What exactly is she and why does she blame Wolverine? Well, one of the most defining traits, aside from his convoluted romantic history, about Wolverine is his mysterious past. It’s mysterious because a good chunk of it has been wiped from his memory. This mystery is a big part of what drove the first two Wolverine movies.

With X-23, however, she has no such luxury. She remembers everything and not just because she’s just a teenager. She remembers all the ways her creators tortured her. At least Logan got to live a life before he became a living weapon. X-23 was created from birth to be that same weapon. Every waking hour of her childhood was dedicated to turning her into a heartless killing machine.

Now I know I joke about how traumatic high school is for some teenagers, but what X-23 went through defies even the worst high school experiences, including gym class. She has been so systematically conditioned, trained, and abused to become more a thing than a person that it pisses her off and rightfully so.

In both X-men Evolution, and her comic book origin story “X-23: Innocence Lost,” she turns on her creators. By that, I mean she fucking maims every one of them. However, she still sees Logan as the reason she exists. It’s his DNA that made her. At first, she sees him as a source of pain. Eventually, though, she comes to see him as her salvation.

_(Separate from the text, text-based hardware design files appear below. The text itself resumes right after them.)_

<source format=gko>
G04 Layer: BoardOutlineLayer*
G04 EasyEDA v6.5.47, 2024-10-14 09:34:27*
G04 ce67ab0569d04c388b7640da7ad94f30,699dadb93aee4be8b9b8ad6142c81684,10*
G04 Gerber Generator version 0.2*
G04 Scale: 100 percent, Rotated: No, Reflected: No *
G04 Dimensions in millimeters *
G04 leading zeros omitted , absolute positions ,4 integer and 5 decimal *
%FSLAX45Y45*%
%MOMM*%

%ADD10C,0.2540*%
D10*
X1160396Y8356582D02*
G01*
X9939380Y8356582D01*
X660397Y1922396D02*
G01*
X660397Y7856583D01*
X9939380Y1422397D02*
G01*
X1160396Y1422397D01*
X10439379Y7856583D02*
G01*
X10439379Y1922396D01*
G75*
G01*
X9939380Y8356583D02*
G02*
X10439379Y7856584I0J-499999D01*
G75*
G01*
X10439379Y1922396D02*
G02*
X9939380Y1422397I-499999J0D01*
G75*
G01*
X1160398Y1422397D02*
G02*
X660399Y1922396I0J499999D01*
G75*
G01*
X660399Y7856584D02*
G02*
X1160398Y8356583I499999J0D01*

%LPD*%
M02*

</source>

This is what is so meaningful and relevant about X-23 and her story. She was literally created to be more weapon than human. She was not supposed to have family, emotions, or attachments of any kind. Despite this, and all the torture that came with it, she still sought those connections out.

She even achieved it, thanks to her own efforts, as well as Logan. She came to see him as a father rather than an enemy. Logan, despite his predilection for beer and married women, embraced the opportunity to be a father to this girl. He brought out the best in X-23 and she brought out the best in him.

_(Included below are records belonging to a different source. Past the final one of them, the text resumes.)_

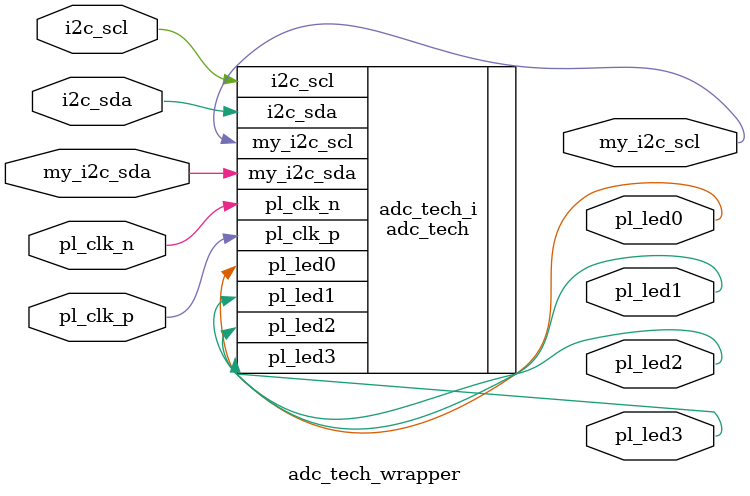
<source format=v>
`timescale 1 ps / 1 ps

module adc_tech_wrapper
   (i2c_scl,
    i2c_sda,
    my_i2c_scl,
    my_i2c_sda,
    pl_clk_n,
    pl_clk_p,
    pl_led0,
    pl_led1,
    pl_led2,
    pl_led3);
  inout i2c_scl;
  inout i2c_sda;
  output my_i2c_scl;
  inout my_i2c_sda;
  input pl_clk_n;
  input pl_clk_p;
  output pl_led0;
  output pl_led1;
  output pl_led2;
  output pl_led3;

  wire i2c_scl;
  wire i2c_sda;
  wire my_i2c_scl;
  wire my_i2c_sda;
  wire pl_clk_n;
  wire pl_clk_p;
  wire pl_led0;
  wire pl_led1;
  wire pl_led2;
  wire pl_led3;

  adc_tech adc_tech_i
       (.i2c_scl(i2c_scl),
        .i2c_sda(i2c_sda),
        .my_i2c_scl(my_i2c_scl),
        .my_i2c_sda(my_i2c_sda),
        .pl_clk_n(pl_clk_n),
        .pl_clk_p(pl_clk_p),
        .pl_led0(pl_led0),
        .pl_led1(pl_led1),
        .pl_led2(pl_led2),
        .pl_led3(pl_led3));
endmodule

</source>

As a character, X-23 is both compelling and relevant. With Hugh Jackman leaving the X-men movies, who else can carry on his legacy? Deadpool can do a lot, even with his pants on, but even the sex appeal of Ryan Reynolds has its limits.

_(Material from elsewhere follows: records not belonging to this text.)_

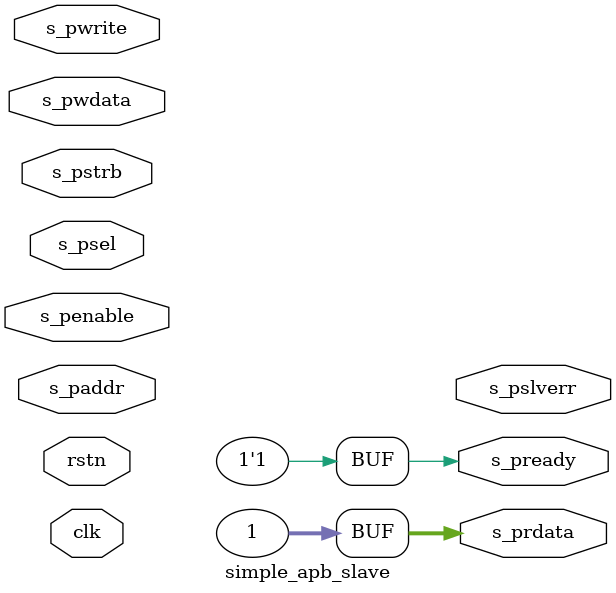
<source format=v>
module simple_apb_slave #(
    parameter ADDR_WIDTH = 32,
    parameter DATA_WIDTH = 32,
    parameter MEM_SIZE = 32, // UNUSED
    parameter ID = 0,

    parameter WSTRB_WIDTH = (DATA_WIDTH-1)/8+1 // 4 bits for 32 data
    
    ) (
    input clk,
    input rstn,

    input wire s_penable,
    input wire s_pwrite,
    input wire s_psel,
    input wire [ADDR_WIDTH-1:0] s_paddr,
    input wire [DATA_WIDTH-1:0] s_pwdata,
    input wire [WSTRB_WIDTH-1:0] s_pstrb,
    output  [DATA_WIDTH-1:0] s_prdata,
    output                      s_pready,
    output reg                  s_pslverr
    );


    assign s_prdata = ID+1;
    assign s_pready = 1'b1;

    always @(posedge clk) begin
        if(s_penable && s_psel) begin
            $display("Slave ID=%d addr=0x%0h wdata=0x%0h", ID, s_paddr, s_pwdata);
        end
    end

endmodule


</source>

The X-men comics have already taken that step. After Wolverine died in a final battle against his creators, X-23 decided to honor her father’s legacy by taking on his mantle. On top of that, the yellow spandex looks better on her.

There’s one more reason why X-23 is so important to the future of the X-men, superhero movies, and female characters as a whole. At the moment, every comic company and movie producer not on a cocaine binge is trying to create better female characters. In many respects, they have plenty to work with.

DC and the Justice League have Wonder Woman, who is a already a female icon. Marvel has Captain Marvel, who they are working tirelessly to make into a female icon. The X-men also have Storm, a female character whose grace and badassery transcend race, gender, or whatever else hippies bitch about. However, X-23 represents something that’s different and vital.

It’s not just that these iconic female characters are all adults who have established themselves in competent roles. These characters try to embody the best of what women can be. X-23 follows a different struggle. She fights to overcome the dehumanization she endured as a child and become her own person. It’s a constant struggle, one that leads to some pretty brutal moments, but one that’s wholly relevant in 2017.

While “Logan” may be Hugh Jackman’s swan song to an iconic character, it’s also a celebration of the emergence of X-23. At a time when women have plenty of reasons to dread, X-23 represents the will and strength to confront those challenges, stab them, look damn good while doing it.

All his life, and through Hugh Jackman’s charisma, Wolverine claimed to be the best he was at what he did. Now, thanks to X-23, he can rest easy knowing that his legacy is secure.